During this process, few appeared to think things might one day hit a snag. The external debt burden now stands at $421 billion. Non-financial companies have seen their net foreign exchange deficit grow 218% since 2009, climbing from $67 billion to $213 billion. With such a staggering increase, indebted companies were bound to take heavy blows from the fast rise of the dollar. Each kuru increase in the price of the dollar has added 2 billion Turkish liras ($565 million) to their debt (there are 100 kurus to the lira). From early September to late December, the greenback’s price rose from 2.96 to 3.5 liras, with the extra burden companies accumulated because of this amounting to $30 billion.
The rise of the dollar was propelled not only by the flight of short-term foreign investors, but also by locals who converted their savings from Turkish liras to dollars. Foreign exchange now constitutes 40% of deposits. President Recep Tayyip Erdogan led a campaign calling on citizens to “return to the Turkish lira,” but it seems to have had little effect.
Although 2016 was a turbulent year for Turkey, what 2017 will inherit from it is even more chilling. There is no sign that Turkey’s risk aggregate will decrease in the coming year. The winds blowing at home and abroad appear more likely to cause serious damage rather than help the country keep its ship afloat. Donald Trump’s inauguration as US president on Jan. 20 and a US Federal Reserve rate hike expected in March are likely to trigger fresh capital flight from emerging economies, including Turkey. Not only the United States’ “attractiveness” but also Turkey’s “repulsiveness” will sway the decisions of short-term investors.
With no progress to remedy the downgrades of Standard & Poor’s and Moody’s, Fitch appears poised to follow suit in January. The only way to slow the flight of foreign money is for the central bank to hike rates. This, in turn, will mean a Turkey stuck in the pincer of expensive foreign exchange and high interest rates. Foreign investors’ perception of Turkey as a risky country will be further compounded by Erdogan’s push for a presidential regime.
Debate on an AKP-drafted amendment to introduce a new government system began Dec. 20 in parliament's Constitution Commission amid quarrels and brawls. The HDP and the main opposition Republican People’s Party insist the proposal flouts the fundamental tenets of democratic states and the rule of law, namely, the separation of powers and the principle of checks and balances. The draft law makes the president the sole executive power, eliminates the premiership and allows the president to remain at the helm of a political party. Presidential and parliamentary elections would be held simultaneously, and the president would have the power to dissolve parliament and declare states of emergency, along with other non-democratic authorities concentrating executive and judicial power in one person's hand.
Opposition to the draft is growing inside and outside parliament amid speculation that even some members of the AKP and its partner, the Nationalist Action Party, might withhold support from the bill during the vote in the general assembly. If the bill manages to muster support from 330 deputies in the 550-seat legislature, it would be presented in a referendum in March or April, meaning that most of the first half of 2017 would be consumed by the political turbulence surrounding the presidential regime, which in turn would further increase Turkey’s risk premium.
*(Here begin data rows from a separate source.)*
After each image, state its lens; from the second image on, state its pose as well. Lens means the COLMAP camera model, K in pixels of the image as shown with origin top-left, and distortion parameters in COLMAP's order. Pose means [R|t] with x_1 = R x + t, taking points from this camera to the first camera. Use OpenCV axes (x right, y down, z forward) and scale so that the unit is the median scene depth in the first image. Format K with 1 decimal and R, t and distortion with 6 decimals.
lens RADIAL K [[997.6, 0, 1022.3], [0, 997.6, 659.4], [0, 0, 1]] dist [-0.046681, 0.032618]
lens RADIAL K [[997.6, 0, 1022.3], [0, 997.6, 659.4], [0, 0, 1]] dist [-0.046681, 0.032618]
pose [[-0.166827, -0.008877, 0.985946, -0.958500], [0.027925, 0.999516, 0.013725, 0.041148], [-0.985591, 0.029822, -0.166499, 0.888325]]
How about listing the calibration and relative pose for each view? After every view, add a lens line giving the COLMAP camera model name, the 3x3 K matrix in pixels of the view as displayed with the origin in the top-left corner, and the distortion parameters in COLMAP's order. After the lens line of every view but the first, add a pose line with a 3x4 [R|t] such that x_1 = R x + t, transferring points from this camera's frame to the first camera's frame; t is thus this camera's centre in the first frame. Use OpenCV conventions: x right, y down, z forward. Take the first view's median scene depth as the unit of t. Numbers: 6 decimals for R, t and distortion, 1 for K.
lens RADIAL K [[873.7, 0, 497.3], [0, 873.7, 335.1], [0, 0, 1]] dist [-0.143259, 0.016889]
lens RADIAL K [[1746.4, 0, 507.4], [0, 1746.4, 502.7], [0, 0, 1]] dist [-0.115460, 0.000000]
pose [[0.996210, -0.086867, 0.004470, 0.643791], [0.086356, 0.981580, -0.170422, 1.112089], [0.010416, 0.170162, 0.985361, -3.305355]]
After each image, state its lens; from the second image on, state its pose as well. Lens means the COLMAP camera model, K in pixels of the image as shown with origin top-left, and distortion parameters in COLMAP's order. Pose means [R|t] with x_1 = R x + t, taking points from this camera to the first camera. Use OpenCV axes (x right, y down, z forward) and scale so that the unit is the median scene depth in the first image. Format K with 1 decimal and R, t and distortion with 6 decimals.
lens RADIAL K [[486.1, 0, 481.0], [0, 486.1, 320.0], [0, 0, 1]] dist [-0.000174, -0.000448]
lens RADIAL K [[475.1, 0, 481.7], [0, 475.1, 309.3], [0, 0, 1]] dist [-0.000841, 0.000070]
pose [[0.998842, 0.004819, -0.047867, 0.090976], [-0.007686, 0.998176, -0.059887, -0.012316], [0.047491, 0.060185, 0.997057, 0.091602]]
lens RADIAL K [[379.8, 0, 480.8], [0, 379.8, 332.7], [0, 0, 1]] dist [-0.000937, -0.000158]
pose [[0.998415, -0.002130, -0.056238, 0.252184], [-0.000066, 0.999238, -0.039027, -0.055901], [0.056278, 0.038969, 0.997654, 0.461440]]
The Turkish economy shrank by 1.8% in the third quarter of 2016, and a number of advance indicators suggest the contraction has continued into the fourth quarter as well. These include a drop in industrial output, the backbone of gross domestic product, a worsening unemployment rate, a decrease in imported inputs and equipment and lower indirect tax revenues, which point to a slowdown in consumption. As a result, the Turkish economy’s overall growth this year is likely to be around 1.5%, well below the government’s target of 3.2%.
A crisis will officially ensue if the contraction extends to the first quarter of 2017. The harbingers are already visible: de facto bankruptcies, layoffs and workplace tensions over unmet expectations of pay raises. Further deepening concerns, households are under the strain of loan and credit card debt totaling 250 billion Turkish lira ($71 billion).
In short, Turkey is bracing for another convulsive year, and a primary goal of the AKP is to hold the referendum on a presidential system in the shortest possible time, before the crisis starts to bite voters big time in the workplace and marketplace.